Fig. 122. Ghirlandaio. The Last Supper. Fresco.—Refectory, Ognissanti.

A similar lack of emotional content mars the otherwise delightful Last Supper, Figure [122], which was painted that same year for the refectory of Ognissanti. Pathos, not to say tragedy, is carefully kept out of the most solemn of scenes. The eye is likely to go first to the tree-tops and flying birds seen above the screen, then it becomes vaguely aware of a gentle company quietly feasting. Except for a faint trace of classicism in the costumes, it could be any governing board of any religious confraternity of the day, decorously enjoying its annual dinner. The qualities and defects of Ghirlandaio are fully apparent in this fresco—his lucidity and sweetness, his emotional nullity.

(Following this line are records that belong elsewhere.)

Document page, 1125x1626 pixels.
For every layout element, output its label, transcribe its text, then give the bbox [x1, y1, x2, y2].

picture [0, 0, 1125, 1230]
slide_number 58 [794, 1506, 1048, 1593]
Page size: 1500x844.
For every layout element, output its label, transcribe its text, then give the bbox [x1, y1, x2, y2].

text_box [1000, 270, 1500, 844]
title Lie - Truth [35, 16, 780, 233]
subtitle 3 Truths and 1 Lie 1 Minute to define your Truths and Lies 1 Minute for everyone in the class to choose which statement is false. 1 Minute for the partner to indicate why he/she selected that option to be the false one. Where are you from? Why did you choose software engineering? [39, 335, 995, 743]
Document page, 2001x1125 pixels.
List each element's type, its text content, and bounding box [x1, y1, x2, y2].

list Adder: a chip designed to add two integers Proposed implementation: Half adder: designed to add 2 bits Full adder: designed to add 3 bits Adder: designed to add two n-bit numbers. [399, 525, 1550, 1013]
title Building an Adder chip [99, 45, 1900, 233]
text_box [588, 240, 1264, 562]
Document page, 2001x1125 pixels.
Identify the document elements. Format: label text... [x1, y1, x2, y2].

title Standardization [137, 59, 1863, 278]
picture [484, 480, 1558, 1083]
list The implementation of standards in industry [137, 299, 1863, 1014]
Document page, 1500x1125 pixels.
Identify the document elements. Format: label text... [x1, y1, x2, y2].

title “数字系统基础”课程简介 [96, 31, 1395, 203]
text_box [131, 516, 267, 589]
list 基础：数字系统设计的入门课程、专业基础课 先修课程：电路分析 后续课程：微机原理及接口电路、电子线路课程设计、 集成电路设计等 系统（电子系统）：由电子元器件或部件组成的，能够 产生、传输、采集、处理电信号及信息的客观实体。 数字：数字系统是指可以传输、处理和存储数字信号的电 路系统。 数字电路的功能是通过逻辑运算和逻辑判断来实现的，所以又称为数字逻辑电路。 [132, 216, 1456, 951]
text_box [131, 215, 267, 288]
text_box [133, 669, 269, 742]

The next year, 1481, Ghirlandaio painted in the Sistine Chapel at Rome Christ Calling Peter and Andrew. We have already considered this his nearest approach to monumental design. Shortly before the Roman trip he married, and when his wife Costanza died, after a decent interval, he repeated the adventure. The two wedlocks were blessed by nine children of whom one, Ridolfo, was to become in turn a notable painter. Such fecundity was worthy of the man who once sighed for a commission to fresco the seven-mile circuit of the walls of Florence. On his return from Rome Ghirlandaio decorated the great hall of the Palace of the Priors, and from now on merely a list of his commissions and patrons would be a blue book of the old aristocracy and new wealth of Florence.